The money has to come from somewhere. Either way tax everyone and redistribute the monies to pay for services, or we charge people for using them. In my opinion, whenever it is realistic and feasible, we should pay for what we use (i.e., city dwellers should not subsidize suburban highways and suburbanites should not subsidize the 77 Belmont Bus). I know many people live in this world where we just need to form a Robin Hood society and have a public pot of money for everything, and this may work with some things, but that type of system for *everything*, which it sounds like you want, is intrinsically inefficient beacuse it requires bureacratic redistribution, politics and then there is the question of whose money is it really and who is accountable for it? Why do you think the CTA is in so much trouble? Mismanagement of *other* people's money and redestribution of your and my wealth in an inefficient manner while giving employees cushy pension plans and benefits that we continue to pay for with the *majority* of our fares.

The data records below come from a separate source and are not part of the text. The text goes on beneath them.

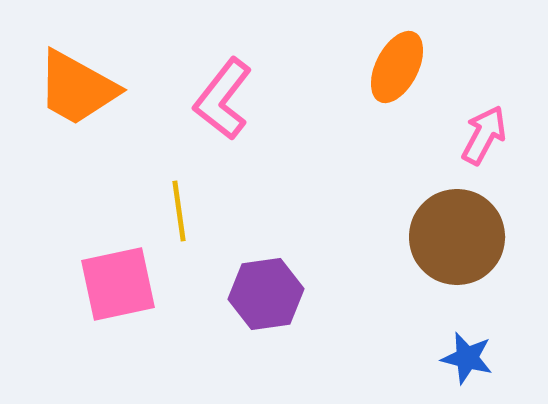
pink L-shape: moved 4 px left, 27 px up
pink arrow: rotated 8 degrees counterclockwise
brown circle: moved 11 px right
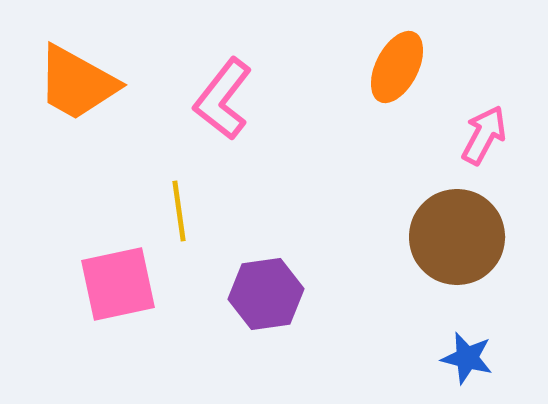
orange trapezoid: moved 5 px up
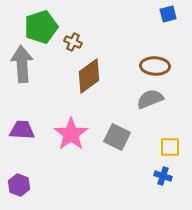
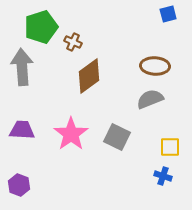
gray arrow: moved 3 px down
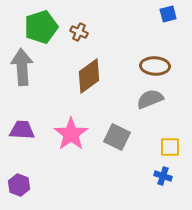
brown cross: moved 6 px right, 10 px up
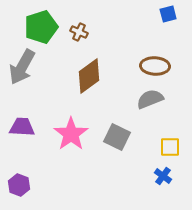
gray arrow: rotated 147 degrees counterclockwise
purple trapezoid: moved 3 px up
blue cross: rotated 18 degrees clockwise
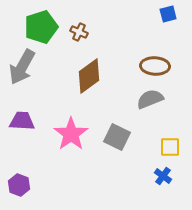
purple trapezoid: moved 6 px up
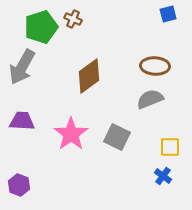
brown cross: moved 6 px left, 13 px up
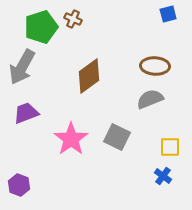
purple trapezoid: moved 4 px right, 8 px up; rotated 24 degrees counterclockwise
pink star: moved 5 px down
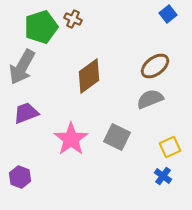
blue square: rotated 24 degrees counterclockwise
brown ellipse: rotated 40 degrees counterclockwise
yellow square: rotated 25 degrees counterclockwise
purple hexagon: moved 1 px right, 8 px up
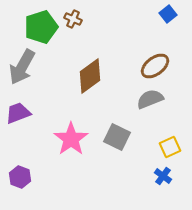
brown diamond: moved 1 px right
purple trapezoid: moved 8 px left
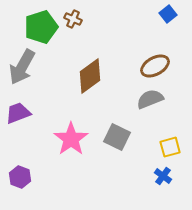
brown ellipse: rotated 8 degrees clockwise
yellow square: rotated 10 degrees clockwise
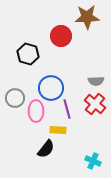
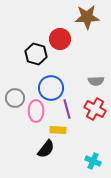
red circle: moved 1 px left, 3 px down
black hexagon: moved 8 px right
red cross: moved 5 px down; rotated 10 degrees counterclockwise
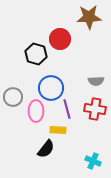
brown star: moved 2 px right
gray circle: moved 2 px left, 1 px up
red cross: rotated 20 degrees counterclockwise
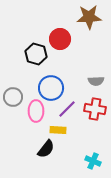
purple line: rotated 60 degrees clockwise
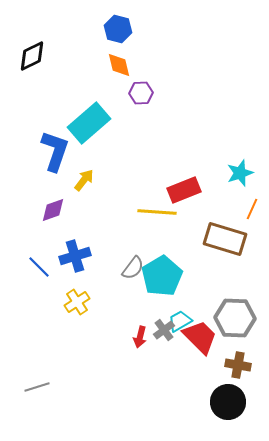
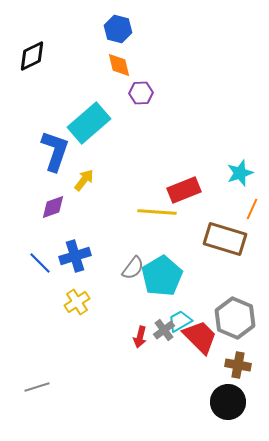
purple diamond: moved 3 px up
blue line: moved 1 px right, 4 px up
gray hexagon: rotated 21 degrees clockwise
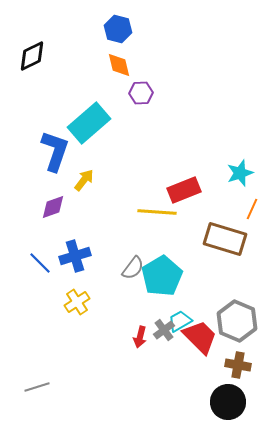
gray hexagon: moved 2 px right, 3 px down
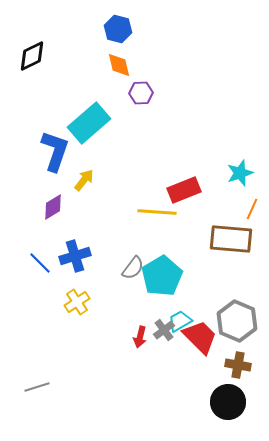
purple diamond: rotated 12 degrees counterclockwise
brown rectangle: moved 6 px right; rotated 12 degrees counterclockwise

But you seem to be reading someone else's message because I even specifically stated that things like education, that you mentioned, is not entirely realistic to self-fund and I specifically stated that I wouldn't cut funding for that nor many other government services so I don't know what you are exactly responding to.

VivaLFuego Sep 6, 2007 12:26 AM

Quote:

Originally Posted by whyhuhwhy (Post 3048957)
ALL of these routes have been plenty adequate and have ALWAYS been faster than taking mass transit. I'm sorry but this is just the truth.<snip>
And owning a car already that's paid for and I can use for many other things besides just commuting, it's even cheaper to boot day-to-day (gas to Evanston or Downtown < CTA fare).

So I don't see why this is all even an issue for you. Just drive, since it's so much better for your lifestyle.